Il inclina la tête d’un côté puis de l’autre, comme hypnotisé.

— Ça lui plaît, remarqua Charlie.

Au début, personne ne répondit. Puis Drepung dit :

— C’est un vieux schéma tibétain. On l’observe dans les mandalas.

Il regarda Sucandra, qui dit quelque chose en tibétain, d’un ton sec. Rudra Cakrin répondit en douceur et changea de position. Dans le mouvement, son genou heurta un long cylindre bleu de la tour, la faisant tomber. Joe sursauta comme s’il avait été surpris par un bruit dans la rue.

— Ah ga, déclara-t-il.

Les Tibétains reprirent la conversation. Nick expliquait maintenant à Padma la différence entre les baleines et les dauphins. Sucandra alla aider Charlie à ranger un peu dans la cuisine. Finalement, Charlie le mit dehors, embarrassé à l’idée que leurs casseroles seraient considérablement plus propres après son passage, Sucandra les récurant expertement avec un tampon de paille de fer trouvé sous l’évier.

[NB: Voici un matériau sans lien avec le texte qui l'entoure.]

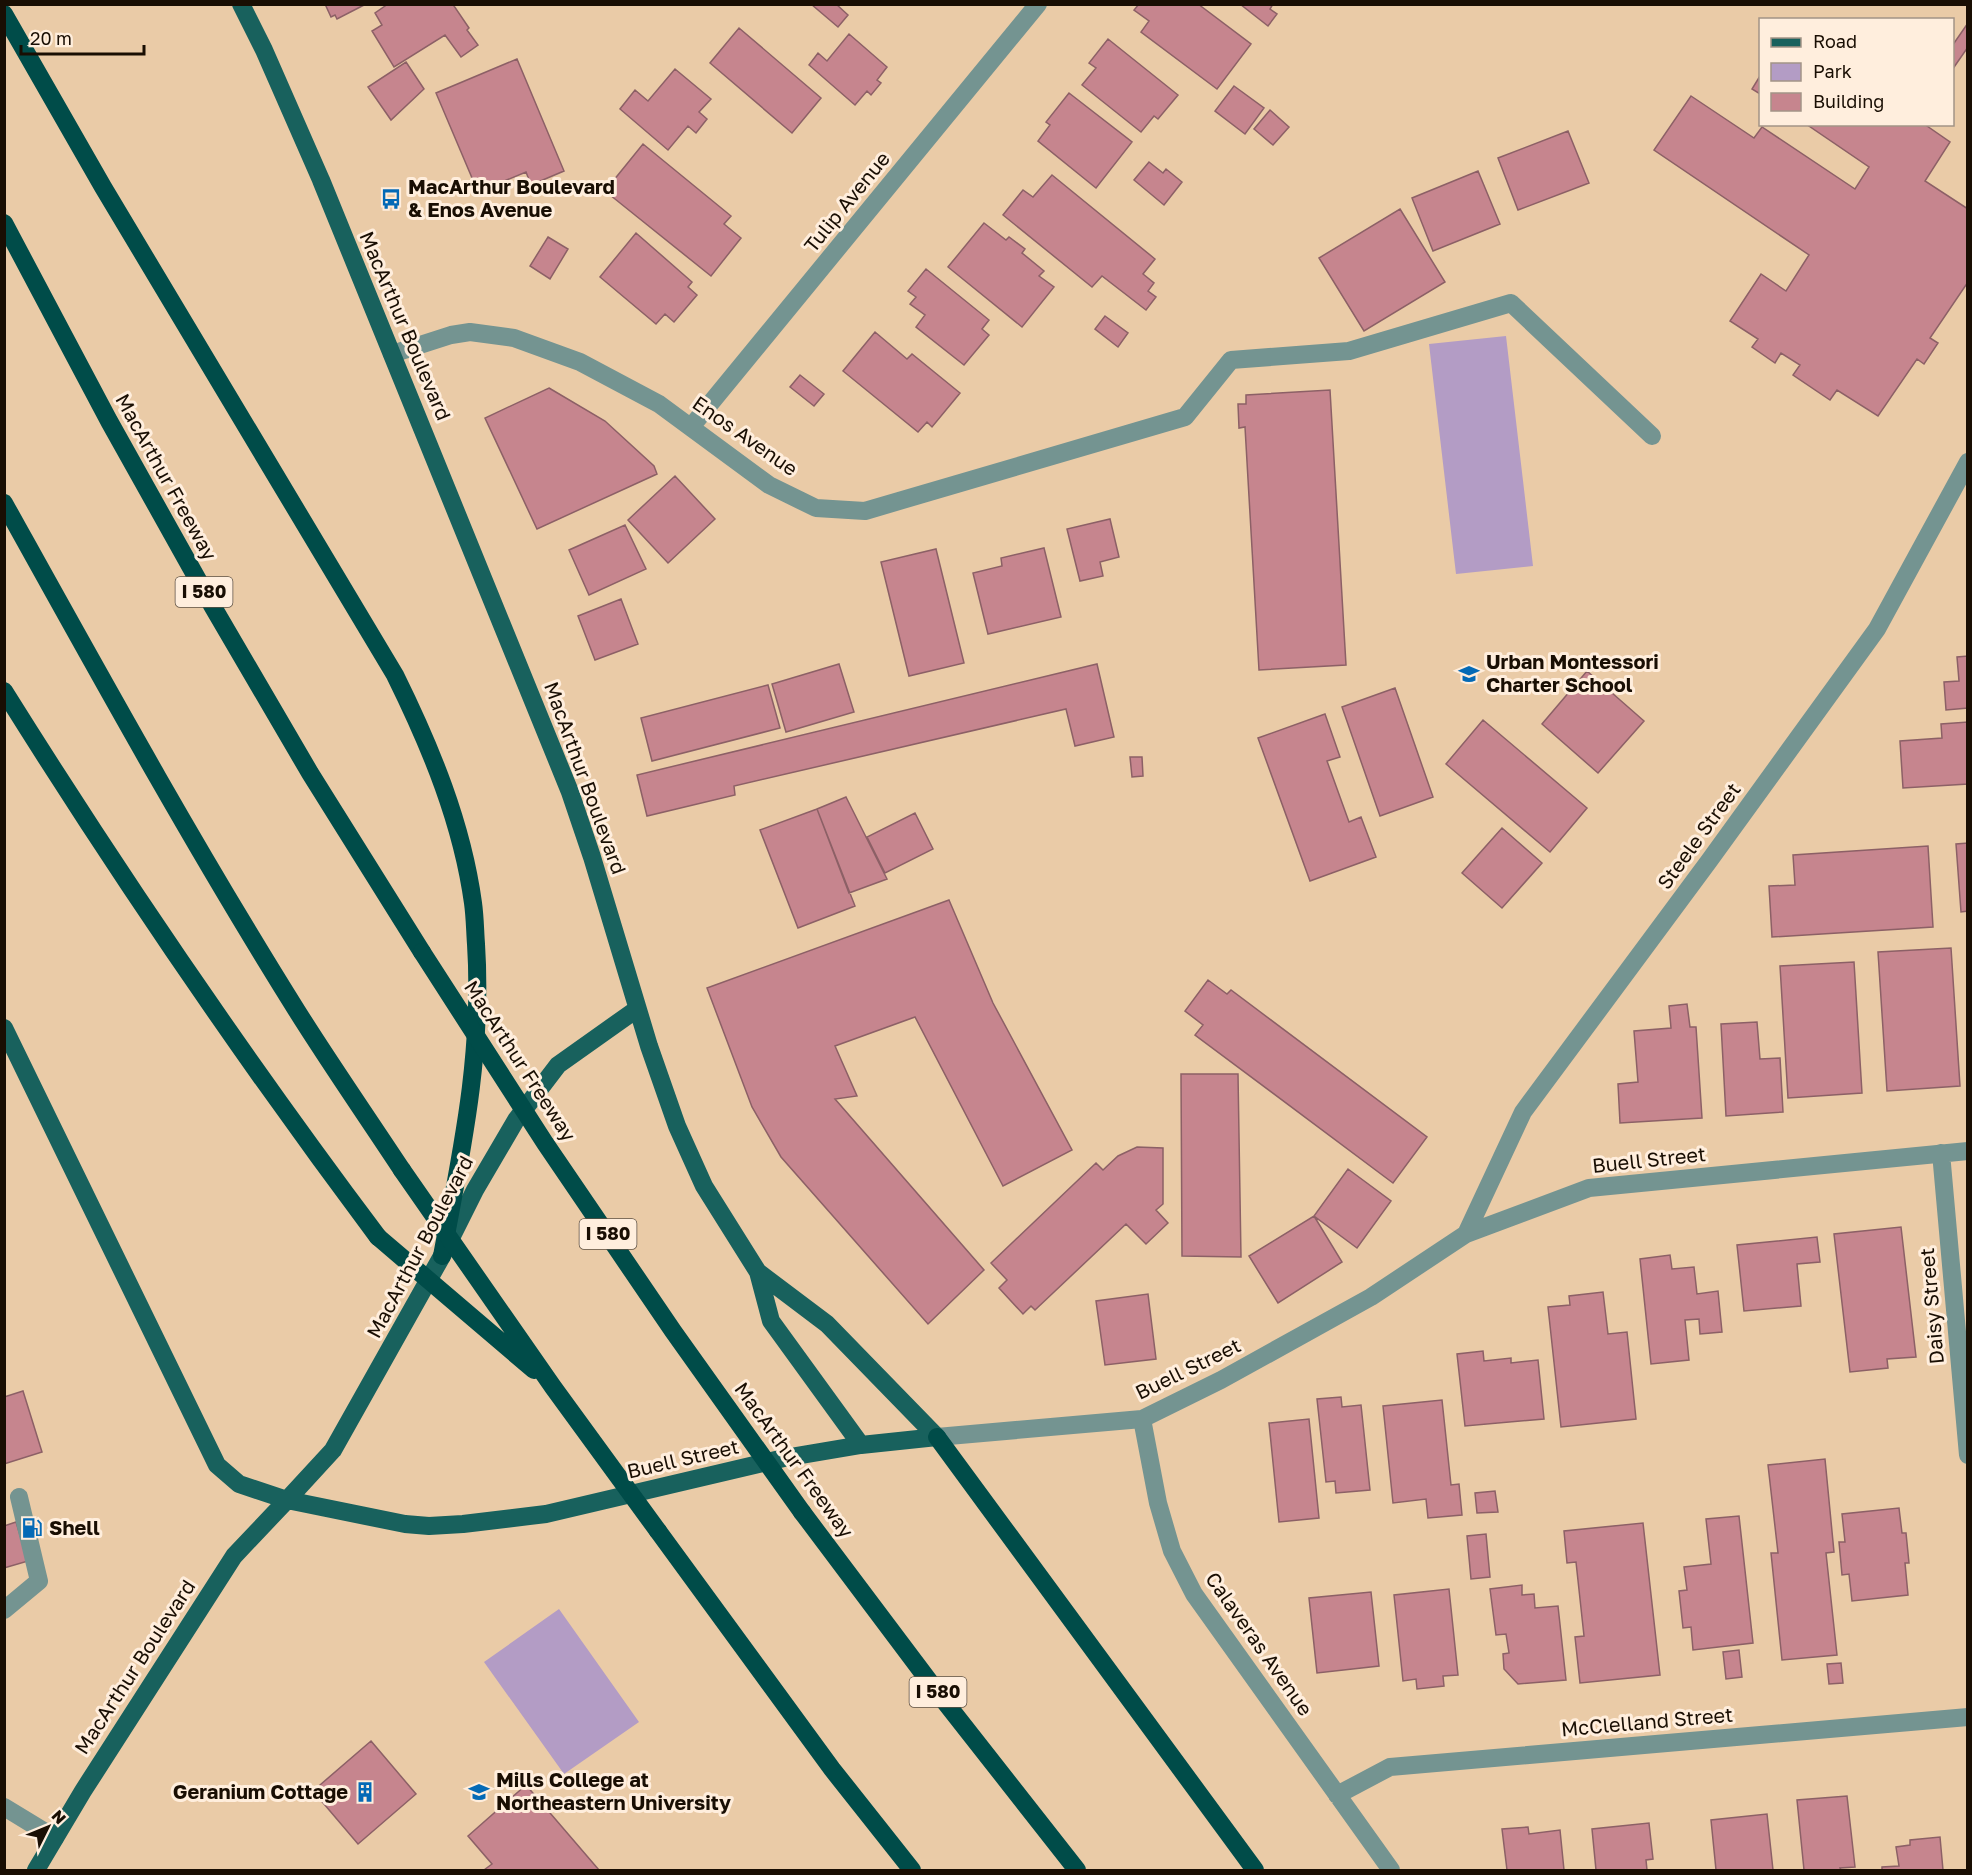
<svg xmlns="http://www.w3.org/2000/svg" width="1972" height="1875" font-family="'Golos Text',sans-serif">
  <rect width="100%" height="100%" fill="#eacba7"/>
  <path fill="#b39cc5" d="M1506,336L1533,566L1456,574L1429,344Z
    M559,1609L639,1722L564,1774L484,1662Z"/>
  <path fill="#c6858e" stroke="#8c6066" stroke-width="1.5" d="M325,4H366L337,19L335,15L331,17Z
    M388,4H457L454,6L469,28L467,30L478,45L461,57L445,35L394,67L372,31L382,25L375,13Z
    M811,4H836L848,15L838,27Z
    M1139,4H1198L1251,44L1217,89L1141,32L1149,21L1134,10Z
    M1240,4H1273L1270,9L1277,14L1268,26Z
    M1968,23V47L1952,70V46Z
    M739,28L821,98L792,133L710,63Z
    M849,34L887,67L877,80L881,83L871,95L867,91L855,105L809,65L818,53L827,61Z
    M1108,39L1178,95L1158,119L1154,116L1141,132L1082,85L1096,68L1089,63Z
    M517,59L564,171L531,185L526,172L478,192L436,93Z
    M406,62L424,89L391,120L368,87Z
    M675,69L711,99L699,112L707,119L696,133L688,126L668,150L620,109L635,90L648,101Z
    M1760,76V94L1752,89Z
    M1234,86L1264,108L1245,134L1215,111Z
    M1069,93L1132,142L1096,188L1038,141L1050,125L1046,122Z
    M1691,96L1754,138L1762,127L1855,189L1869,167L1806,124H1924L1950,142L1925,181L1968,209V282L1930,338L1938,343L1924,364L1917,359L1878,416L1837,390L1830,400L1793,375L1800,365L1781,353L1775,363L1752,347L1758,339L1730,321L1761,274L1786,291L1809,255L1654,150Z
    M1270,110L1289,127L1273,145L1254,129Z
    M1568,131L1589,183L1518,210L1498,158Z
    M643,144L731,216L724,224L741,238L711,276L605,191Z
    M1149,162L1163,173L1166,169L1182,182L1164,205L1134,180Z
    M1478,171L1500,224L1433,251L1412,198Z
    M1052,175L1155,259L1143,274L1154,283L1148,291L1156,297L1146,310L1102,276L1092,287L1003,215L1023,190L1033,197Z
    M1400,209L1445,282L1364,331L1319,258Z
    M984,223L1006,240L1009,237L1025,249L1022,253L1044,271L1039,276L1054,287L1022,327L948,267Z
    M636,233L692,282L688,287L697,295L674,322L665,314L656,324L600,277Z
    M548,237L568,249L550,279L530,266Z
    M926,269L989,320L982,329L989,335L964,365L916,327L925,315L910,304L916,297L908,291Z
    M1105,316L1128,333L1118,347L1095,329Z
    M875,332L907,359L912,354L960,393L932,427L927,422L918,432L843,371Z
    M800,375L824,394L814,406L790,387Z
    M549,388L605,421L654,466L657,474L537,529L485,418Z
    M1330,390L1346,665L1259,670L1245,427L1239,428L1238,404H1246V395Z
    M675,476L715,519L668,563L628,520Z
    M1110,519L1119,557L1100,562L1103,576L1080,581L1067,529Z
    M625,525L646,569L589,595L569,550Z
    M1044,548L1061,617L988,634L973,573L1002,566L1001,558Z
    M936,549L964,663L909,676L881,562Z
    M621,599L638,644L595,660L578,616Z
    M1968,656V708L1946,710L1944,682L1959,681L1957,657Z
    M839,664L854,712L786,732L772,684Z
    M1097,664L1114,737L1075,746L1066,709L734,786L735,795L647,816L637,775Z
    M1587,671L1644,721L1598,773L1542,724Z
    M768,685L780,728L652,761L641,718Z
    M1395,688L1433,797L1380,816L1342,707Z
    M1325,714L1340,757L1327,761L1349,822L1361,817L1376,857L1310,881L1258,738Z
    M1483,720L1587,808L1550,852L1446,764Z
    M1968,722V784L1903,788L1900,741L1942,738L1941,724Z
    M1130,757H1142L1143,776L1132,777Z
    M846,797L887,879L849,893L817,809Z
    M817,809L855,906L798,928L760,830Z
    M915,813L933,849L885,873L867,837Z
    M1502,828L1542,863L1502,908L1462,873Z
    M1968,843V911L1961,912L1956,844Z
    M1928,846L1933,927L1772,937L1769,886L1795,885L1793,855Z
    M949,900L993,1003L1072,1150L1003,1186L915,1017L835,1046L857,1096L835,1099L984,1270L928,1324L781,1157L752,1107L707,988Z
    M1951,948L1960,1086L1887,1091L1878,952Z
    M1854,962L1862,1093L1788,1098L1780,966Z
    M1208,980L1227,994L1231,990L1427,1137L1393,1183L1195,1035L1203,1025L1185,1011Z
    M1687,1004L1690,1027H1696L1702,1118L1620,1123L1618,1084L1638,1082L1634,1031L1671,1028L1669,1006Z
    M1757,1022L1760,1059L1780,1058L1783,1112L1726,1116L1721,1024Z
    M1181,1074H1238L1241,1257L1182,1256Z
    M1137,1147L1163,1148V1204L1156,1210L1168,1223L1146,1244L1126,1224L1035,1310L1031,1306L1023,1314L999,1288L1007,1280L991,1263L1096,1163L1103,1170L1118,1156Z
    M1348,1169L1391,1201L1357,1248L1314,1216Z
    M1314,1216L1342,1262L1278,1303L1249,1256Z
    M1901,1227L1916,1357L1887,1359L1888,1368L1850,1372L1834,1234Z
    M1817,1237L1820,1262L1797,1264L1801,1306L1744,1311L1737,1245Z
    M1670,1255L1672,1269L1694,1267L1697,1294L1718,1291L1722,1332L1700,1334L1699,1319L1685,1320L1689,1360L1651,1364L1640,1259Z
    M1603,1292L1608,1334L1627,1332L1636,1419L1561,1427L1548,1307L1570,1305L1569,1296Z
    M1148,1294L1156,1359L1105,1365L1096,1301Z
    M1483,1351L1484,1361L1511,1358V1363L1538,1360L1544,1419L1465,1426L1457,1354Z
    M23,1391L42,1452L4,1464V1397Z
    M1341,1397L1342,1407L1361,1405L1370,1490L1336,1493L1335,1481L1326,1482L1317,1399Z
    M1442,1400L1451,1485L1459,1484L1462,1515L1428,1518L1426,1499L1393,1503L1383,1406Z
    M1309,1419L1319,1518L1279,1522L1269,1423Z
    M1825,1459L1834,1552L1826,1553L1837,1655L1782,1660L1771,1553H1778L1768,1465Z
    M1495,1491L1498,1512L1477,1513L1475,1493Z
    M1899,1508L1902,1533H1906L1909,1563H1905L1908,1595L1852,1601L1849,1574L1842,1575L1839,1542H1845L1842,1514Z
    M1739,1516L1753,1643L1693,1650L1691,1627L1683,1628L1679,1591L1687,1590L1684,1567L1711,1564L1706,1519Z
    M16,1522L28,1561L4,1568V1526Z
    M1643,1523L1660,1675L1580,1683L1575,1637L1584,1636L1576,1562L1567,1563L1564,1531Z
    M1486,1534L1490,1577L1471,1579L1467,1536Z
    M1522,1585V1595L1534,1594L1535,1608L1558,1606L1566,1680L1518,1684L1504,1669L1503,1654L1509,1653L1506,1634L1496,1635L1490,1589Z
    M1449,1589L1458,1675L1443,1676L1444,1686L1417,1689L1416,1679L1403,1681L1394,1595Z
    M1371,1592L1379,1666L1317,1673L1309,1598Z
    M1739,1650L1742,1677L1726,1679L1723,1652Z
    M1841,1663L1843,1683L1829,1684L1827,1664Z
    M371,1741L416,1794L358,1844L313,1791Z
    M526,1785L599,1870H484L492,1864L468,1836Z
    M1847,1796L1855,1867L1840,1868L1841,1870H1804L1797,1800Z
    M1767,1814L1773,1870H1716L1711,1820Z
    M1649,1823L1653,1859L1646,1860L1647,1870H1596L1592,1829Z
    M1528,1827L1529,1834L1560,1830L1564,1870H1507L1502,1829Z
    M1940,1837L1943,1870H1882V1867L1899,1866L1896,1847L1910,1845V1840Z"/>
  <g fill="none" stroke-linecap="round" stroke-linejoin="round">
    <path stroke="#749491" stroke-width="18" d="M392,354L451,335L470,332L514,338L580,362L659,404L769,485L816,508L865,511L1185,417L1231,360L1349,351L1511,303L1652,436
      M691,427L1038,4
      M1941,1153L1968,1455
      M1466,1234L1523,1112L1709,861L1877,629L1968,462
      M1142,1419L1158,1503L1172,1551L1194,1594L1391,1870
      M937,1437L1142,1419L1221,1380L1371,1297L1466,1234L1589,1188L1968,1151
      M4,1610L39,1581L19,1497
      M1337,1795L1390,1767L1968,1717
      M4,1807L55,1838"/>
    <path stroke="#18615d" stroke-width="18" d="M241,4L264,50L321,180L570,792L592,857L649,1046L677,1126L704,1186L758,1272L771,1321L861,1445
      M4,1028L217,1465L239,1484L287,1500L405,1524L429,1526L463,1524L546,1514L784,1458L861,1445L937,1437
      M758,1272L827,1324L937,1437
      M36,1870L83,1791L234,1556L287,1500L333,1450L442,1256L475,1190L516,1120L558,1065L637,1009"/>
    <path stroke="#004c49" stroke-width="18" d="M4,14L103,187L395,675C431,748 462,823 473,903C475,917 475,931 476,944C483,1053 462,1150 442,1256
      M4,223L109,421L213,607L310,773L422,952
      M4,503C99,674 193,845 297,1011C331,1065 367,1117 402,1170
      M4,691C121,878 246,1061 378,1237
      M937,1437L1255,1870
      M802,1512L938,1693L1077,1870
      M658,1531L832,1769L912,1870"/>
    <path stroke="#004c49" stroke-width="18" d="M422,952L545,1143L673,1331L802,1512
      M402,1170L553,1387L658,1531
      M378,1237L534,1370"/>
  </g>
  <defs>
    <g id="bus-bare" transform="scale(1.62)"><path d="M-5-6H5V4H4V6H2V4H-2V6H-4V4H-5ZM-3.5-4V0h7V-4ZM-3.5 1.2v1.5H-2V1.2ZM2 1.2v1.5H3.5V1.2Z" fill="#046ab6" stroke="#fed" stroke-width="2.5" paint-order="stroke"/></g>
    <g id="school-bare" transform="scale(1.62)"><path d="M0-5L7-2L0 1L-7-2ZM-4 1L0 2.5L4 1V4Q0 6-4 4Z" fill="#046ab6" stroke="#fed" stroke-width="2.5" paint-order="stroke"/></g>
    <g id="fuel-bare" transform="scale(1.62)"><path d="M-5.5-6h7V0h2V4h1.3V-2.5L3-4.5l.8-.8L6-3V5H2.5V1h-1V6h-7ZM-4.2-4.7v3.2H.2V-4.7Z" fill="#046ab6" stroke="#fed" stroke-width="2.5" paint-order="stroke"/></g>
    <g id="building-bare" transform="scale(1.62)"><path d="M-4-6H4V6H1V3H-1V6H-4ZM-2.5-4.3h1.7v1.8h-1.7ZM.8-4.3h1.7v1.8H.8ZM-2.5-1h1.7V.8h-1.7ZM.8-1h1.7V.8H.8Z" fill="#046ab6" stroke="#fed" stroke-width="2.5" paint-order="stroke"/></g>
    <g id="university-bare" transform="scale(1.62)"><path d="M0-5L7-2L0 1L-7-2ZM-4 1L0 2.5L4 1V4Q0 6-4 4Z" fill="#046ab6" stroke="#fed" stroke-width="2.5" paint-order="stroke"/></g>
  </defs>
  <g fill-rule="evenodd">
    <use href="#bus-bare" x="391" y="199"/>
    <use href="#school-bare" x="1469" y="674"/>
    <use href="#fuel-bare" x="32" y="1528"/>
    <use href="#building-bare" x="365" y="1792"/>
    <use href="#university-bare" x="479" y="1792"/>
  </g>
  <g text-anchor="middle" stroke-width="6" stroke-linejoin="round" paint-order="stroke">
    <g fill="#fed" stroke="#5e5144" stroke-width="1.5">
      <rect x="175.5" y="577" width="57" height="30" rx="4.5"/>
      <rect x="579.5" y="1219" width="57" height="30" rx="4.5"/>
      <rect x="909.5" y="1677" width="57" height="30" rx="4.5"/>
    </g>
    <g font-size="18" font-weight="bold" fill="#190e03">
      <text x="204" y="598">I 580</text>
      <text x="608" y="1240">I 580</text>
      <text x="938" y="1698">I 580</text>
    </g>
    <g font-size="20" font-weight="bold" fill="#190e03" stroke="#fed" text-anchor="start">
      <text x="408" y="194">MacArthur Boulevard<tspan x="408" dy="23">&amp; Enos Avenue</tspan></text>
      <text x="1486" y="669">Urban Montessori<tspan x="1486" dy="23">Charter School</tspan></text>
      <text x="49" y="1535">Shell</text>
      <text x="496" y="1787">Mills College at<tspan x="496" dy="23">Northeastern University</tspan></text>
      <text x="348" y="1799" text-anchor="end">Geranium Cottage</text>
    </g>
    <g font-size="20" fill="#190e03" stroke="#fed">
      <text transform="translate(847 202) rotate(-51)" y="7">Tulip Avenue</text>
      <text transform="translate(405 326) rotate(67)" y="7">MacArthur Boulevard</text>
      <text transform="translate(745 436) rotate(35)" y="7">Enos Avenue</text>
      <text transform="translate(166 477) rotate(61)" y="7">MacArthur Freeway</text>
      <text transform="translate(585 778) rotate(70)" y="7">MacArthur Boulevard</text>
      <text transform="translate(1699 836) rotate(-54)" y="7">Steele Street</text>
      <text transform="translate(520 1061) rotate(57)" y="7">MacArthur Freeway</text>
      <text transform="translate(1649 1160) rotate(-6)" y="7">Buell Street</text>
      <text transform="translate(420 1247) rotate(-62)" y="7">MacArthur Boulevard</text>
      <text transform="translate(1932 1306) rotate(-95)" y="7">Daisy Street</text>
      <text transform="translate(1188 1369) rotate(-26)" y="7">Buell Street</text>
      <text transform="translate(683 1459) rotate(-13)" y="7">Buell Street</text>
      <text transform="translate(794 1460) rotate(54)" y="7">MacArthur Freeway</text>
      <text transform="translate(1259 1644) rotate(55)" y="7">Calaveras Avenue</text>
      <text transform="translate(135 1667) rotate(-57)" y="7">MacArthur Boulevard</text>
      <text transform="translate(1647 1722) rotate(-5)" y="7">McClelland Street</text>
    </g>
  </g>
  <rect width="1972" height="1875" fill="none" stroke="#190e03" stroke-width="12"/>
  <rect x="1759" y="18" width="195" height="108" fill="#ffeedd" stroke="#a39486" stroke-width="1.5"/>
  <rect x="1771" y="38" width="30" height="9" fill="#18615d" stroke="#a39486" stroke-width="1.5"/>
  <text x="1813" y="48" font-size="18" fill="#190e03">Road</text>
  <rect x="1771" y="63" width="30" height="18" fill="#b39cc5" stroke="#a39486" stroke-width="1.5"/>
  <text x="1813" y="78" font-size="18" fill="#190e03">Park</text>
  <rect x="1771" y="93" width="30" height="18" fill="#c6858e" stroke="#a39486" stroke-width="1.5"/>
  <text x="1813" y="108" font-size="18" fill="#190e03">Building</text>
  <g transform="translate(48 1827) rotate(47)" stroke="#ffeedd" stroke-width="4.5" paint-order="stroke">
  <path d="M0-4.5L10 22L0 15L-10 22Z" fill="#190e03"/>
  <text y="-9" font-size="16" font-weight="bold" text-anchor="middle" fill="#190e03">N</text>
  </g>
  <path d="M21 45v9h123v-9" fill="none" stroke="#190e03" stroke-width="3"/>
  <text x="30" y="45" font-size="18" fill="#190e03" stroke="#ffeedd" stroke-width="4.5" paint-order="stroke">20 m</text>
</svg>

Vers neuf heures et demie, ils prirent congé. Anna proposa d’appeler un taxi, mais ils dirent que le métro était parfait. Ils n’avaient pas besoin qu’on les ramène à la gare :

— Très facile. Et puis intéressant, aussi. Il y a beaucoup de beaux tapis dans les vitrines de cette partie de la ville.

Charlie se retint de leur expliquer que c’était l’œuvre d’Iraniens qui étaient venus à Washington après la chute du Shah. Ce n’était pas un précédent heureux : les Iraniens n’étaient jamais repartis.

Alors, au lieu de cela, il dit à Sucandra :

— Je vais appeler mon ami Sridar et lui demander de vous recevoir. Même si vous ne faites pas appel à sa société, il vous aidera, vous verrez.

— J’en suis sûr. Merci beaucoup.

Et ils se retrouvèrent dehors, dans la nuit embaumée.